■ Problem to work on:
Restate each record word for word, omitting whatever pictures it holds.
*** The data ***
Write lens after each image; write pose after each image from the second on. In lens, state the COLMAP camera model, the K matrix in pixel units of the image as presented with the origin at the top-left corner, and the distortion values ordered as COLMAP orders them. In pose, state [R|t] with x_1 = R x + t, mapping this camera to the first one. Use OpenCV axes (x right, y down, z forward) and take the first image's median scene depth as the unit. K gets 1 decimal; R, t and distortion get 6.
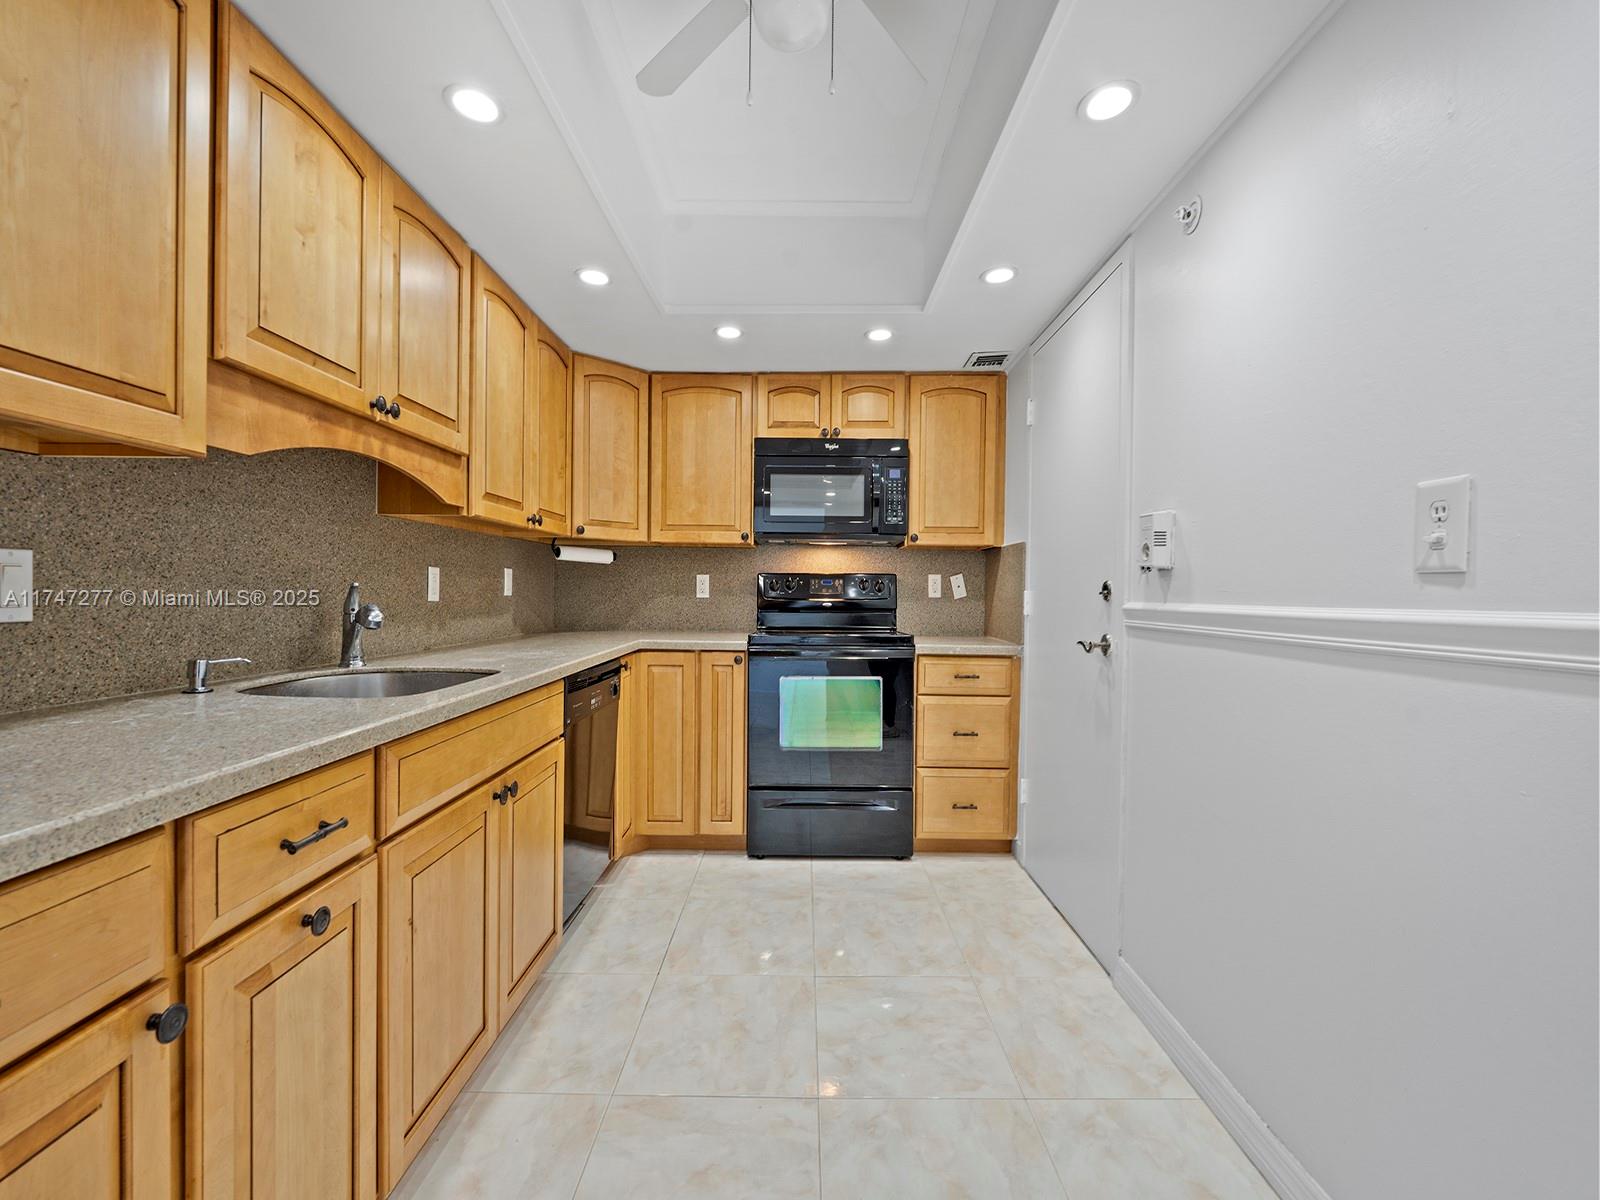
lens RADIAL K [[649.1, 0, 805.5], [0, 649.1, 596.8], [0, 0, 1]] dist [-0.005558, -0.000889]
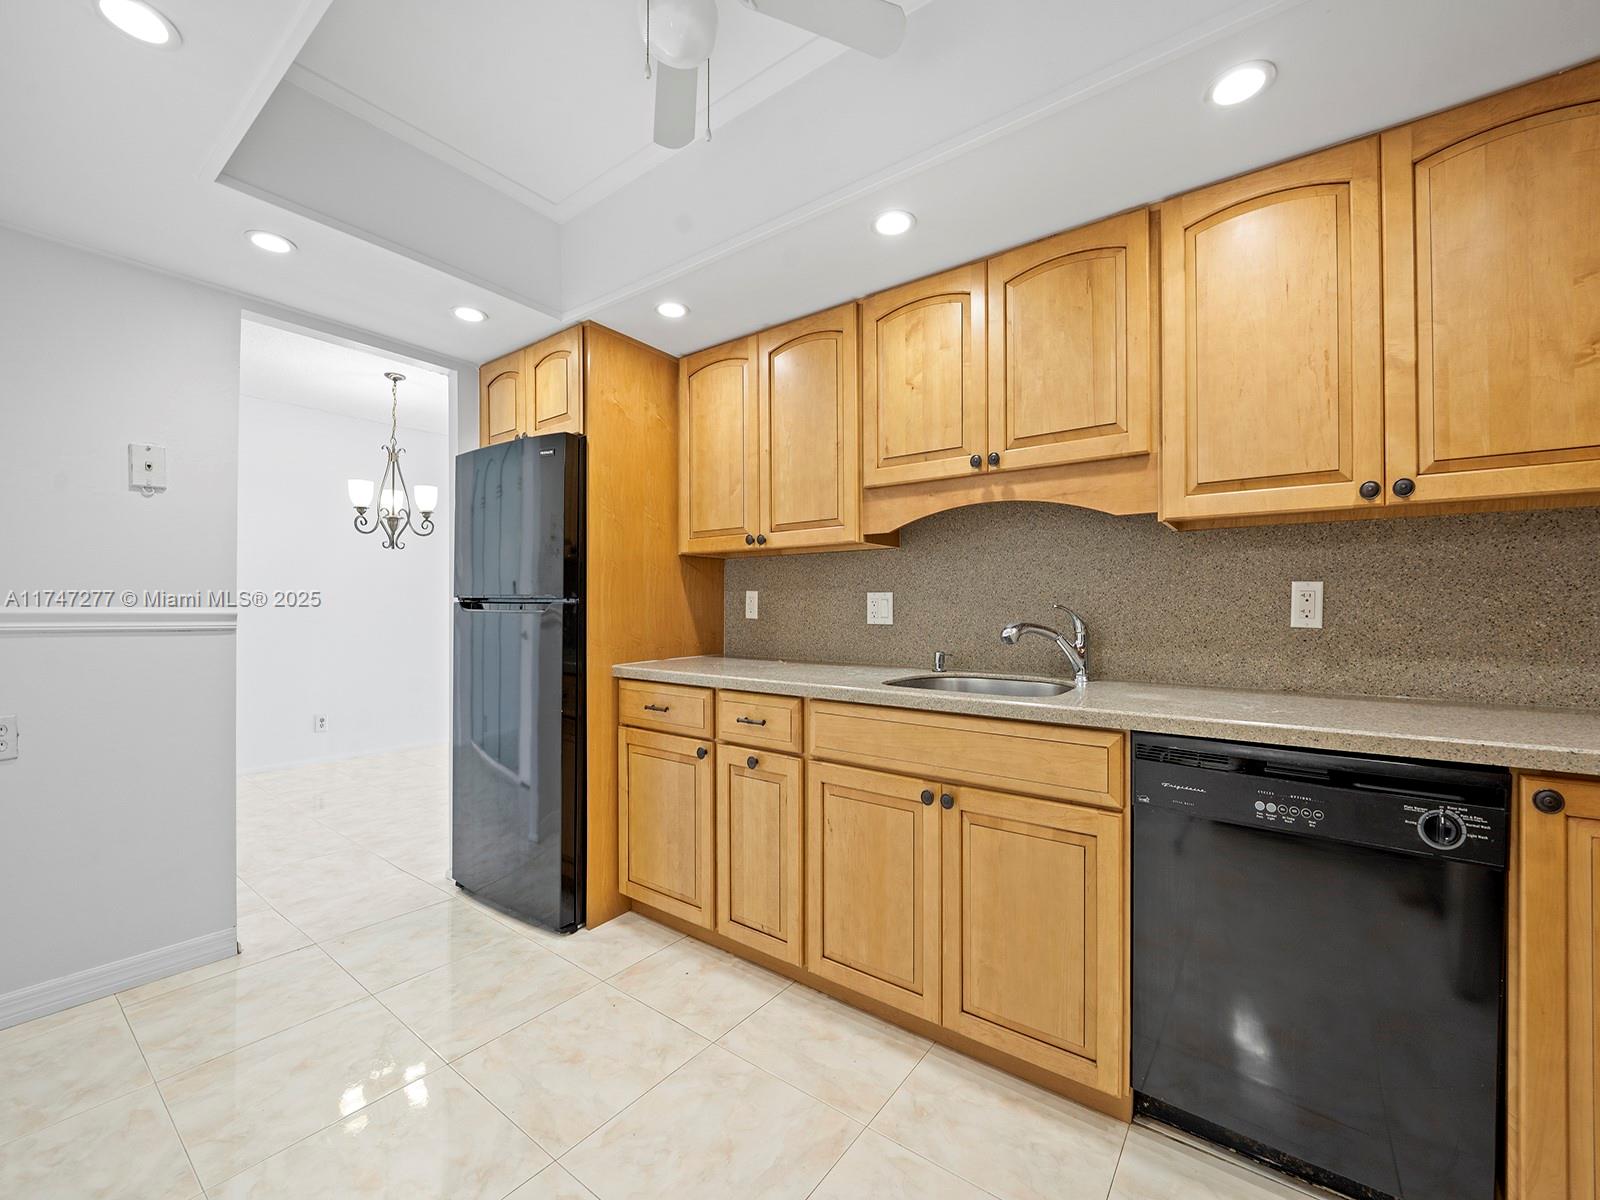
lens RADIAL K [[655.5, 0, 784.4], [0, 655.5, 600.2], [0, 0, 1]] dist [0.000400, -0.003458]
pose [[-0.608663, -0.021116, -0.793148, 0.309274], [-0.017668, 0.999759, -0.013058, -0.003713], [0.793232, 0.006065, -0.608889, 0.804355]]
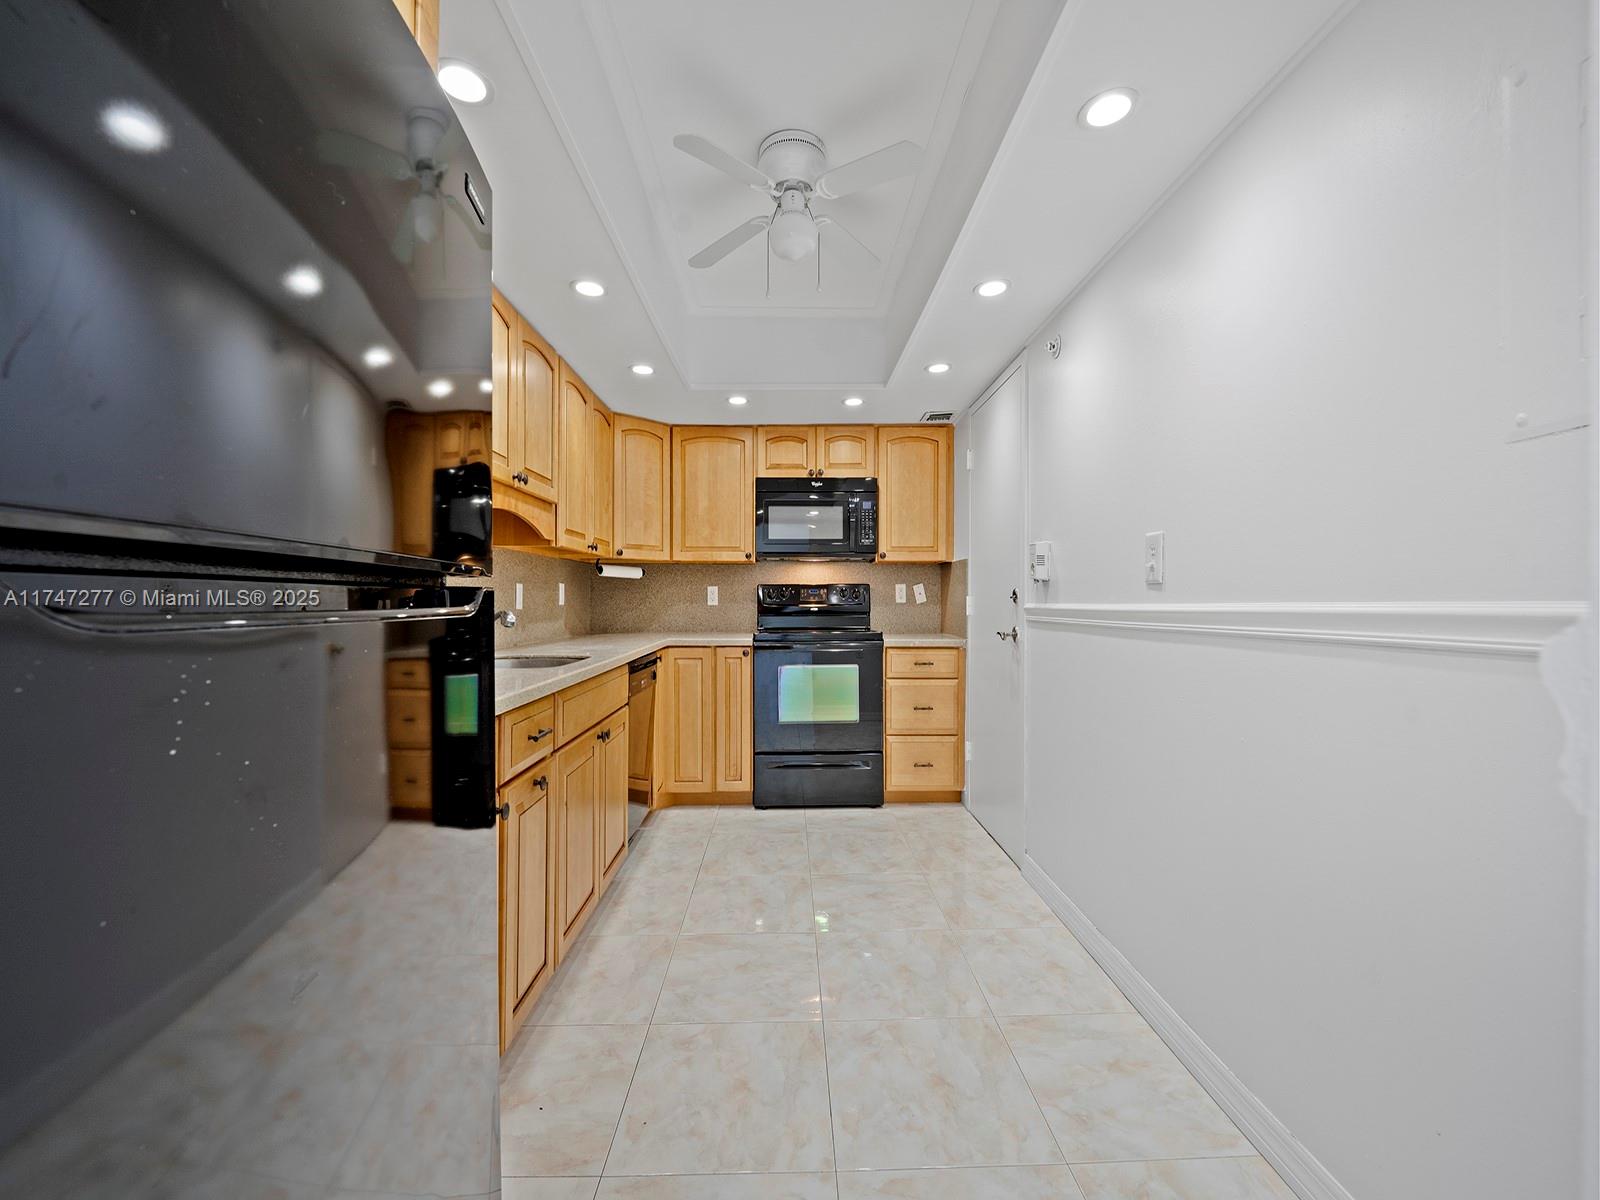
lens RADIAL K [[649.1, 0, 805.5], [0, 649.1, 596.8], [0, 0, 1]] dist [-0.005558, -0.000889]
pose [[0.999580, -0.010611, 0.026983, -0.019790], [0.010959, 0.999858, -0.012777, 0.004193], [-0.026844, 0.013067, 0.999554, -0.283133]]
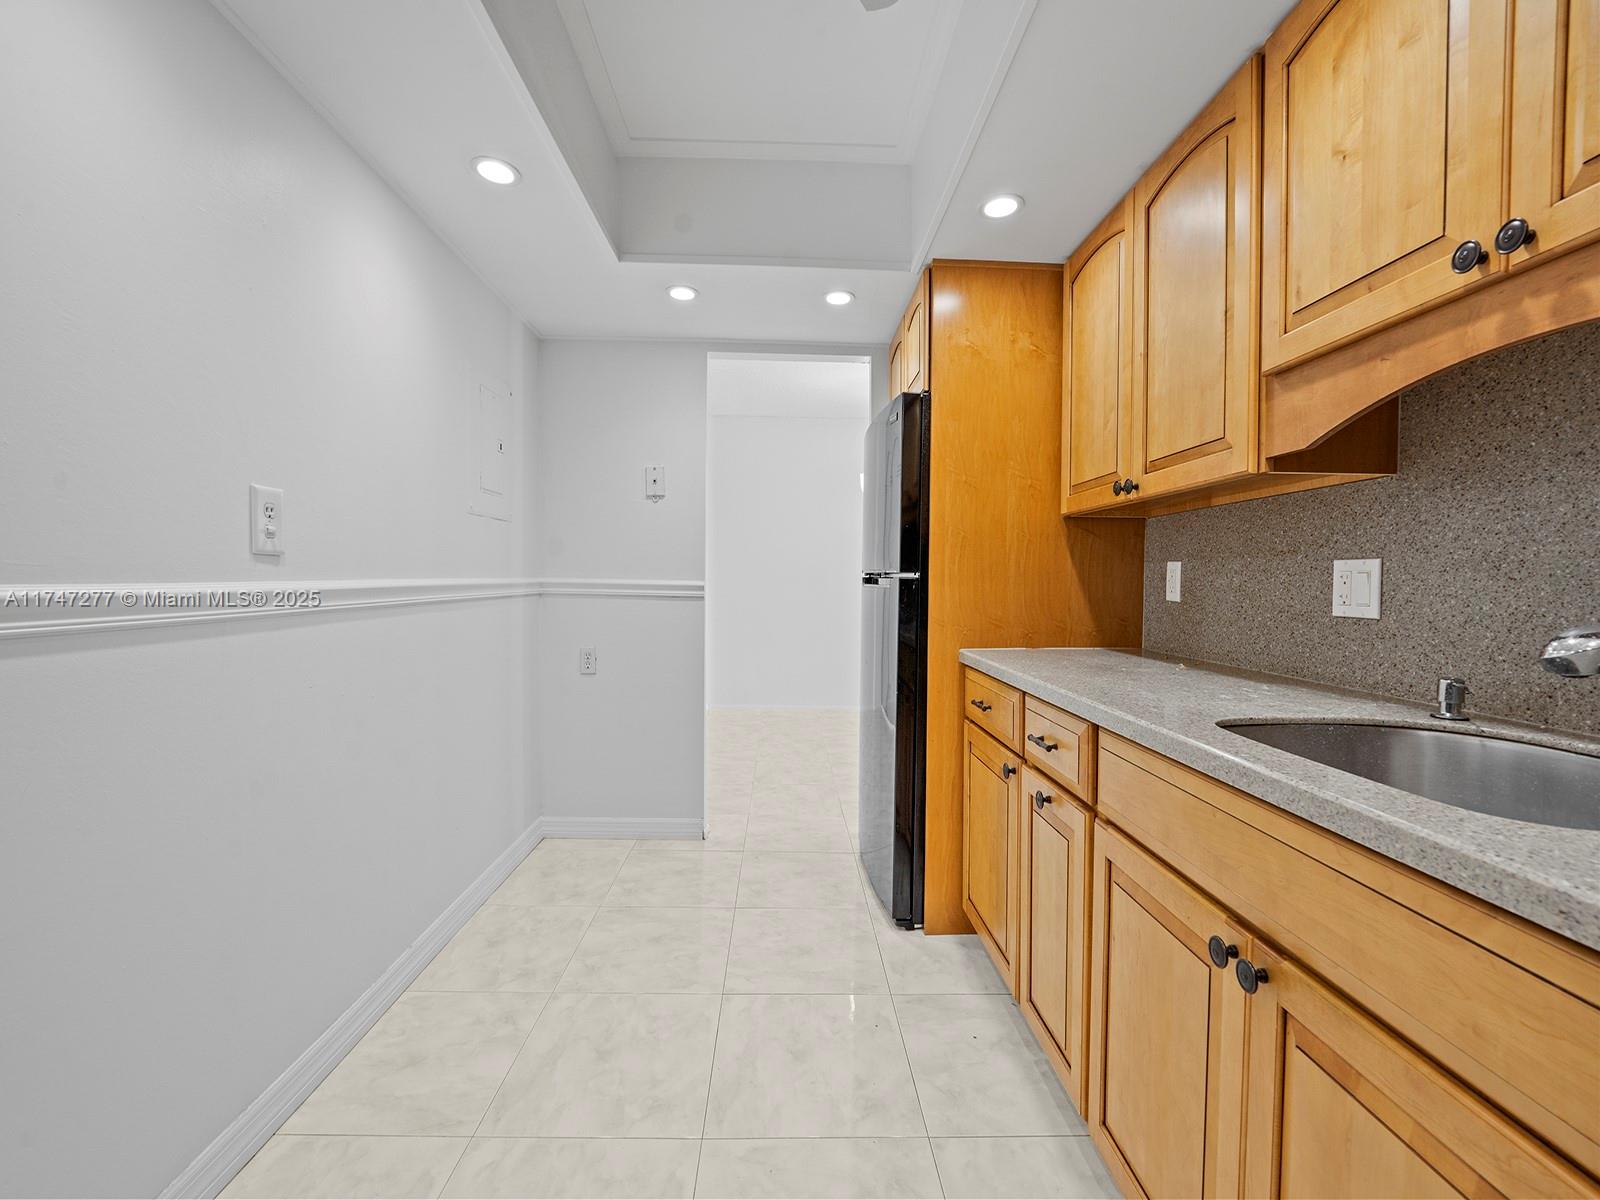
lens RADIAL K [[649.1, 0, 805.5], [0, 649.1, 596.8], [0, 0, 1]] dist [-0.005558, -0.000889]
pose [[-0.999412, -0.022046, -0.026251, -0.046321], [-0.022963, 0.999118, 0.035143, -0.007781], [0.025453, 0.035725, -0.999037, 0.839638]]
***
■ Task result:
Write lens after each image; write pose after each image from the second on. In lens, state the COLMAP camera model, the K matrix in pixel units of the image as presented with the origin at the top-left corner, and the distortion values ordered as COLMAP orders them. In pose, state [R|t] with x_1 = R x + t, mapping this camera to the first one. Use OpenCV axes (x right, y down, z forward) and take the first image's median scene depth as the unit. K gets 1 decimal; R, t and distortion get 6.
lens RADIAL K [[649.1, 0, 805.5], [0, 649.1, 596.8], [0, 0, 1]] dist [-0.005558, -0.000889]
lens RADIAL K [[655.5, 0, 784.4], [0, 655.5, 600.2], [0, 0, 1]] dist [0.000400, -0.003458]
pose [[-0.608663, -0.021116, -0.793148, 0.309274], [-0.017668, 0.999759, -0.013058, -0.003713], [0.793232, 0.006065, -0.608889, 0.804355]]
lens RADIAL K [[649.1, 0, 805.5], [0, 649.1, 596.8], [0, 0, 1]] dist [-0.005558, -0.000889]
pose [[0.999580, -0.010611, 0.026983, -0.019790], [0.010959, 0.999858, -0.012777, 0.004193], [-0.026844, 0.013067, 0.999554, -0.283133]]
lens RADIAL K [[649.1, 0, 805.5], [0, 649.1, 596.8], [0, 0, 1]] dist [-0.005558, -0.000889]
pose [[-0.999412, -0.022046, -0.026251, -0.046321], [-0.022963, 0.999118, 0.035143, -0.007781], [0.025453, 0.035725, -0.999037, 0.839638]]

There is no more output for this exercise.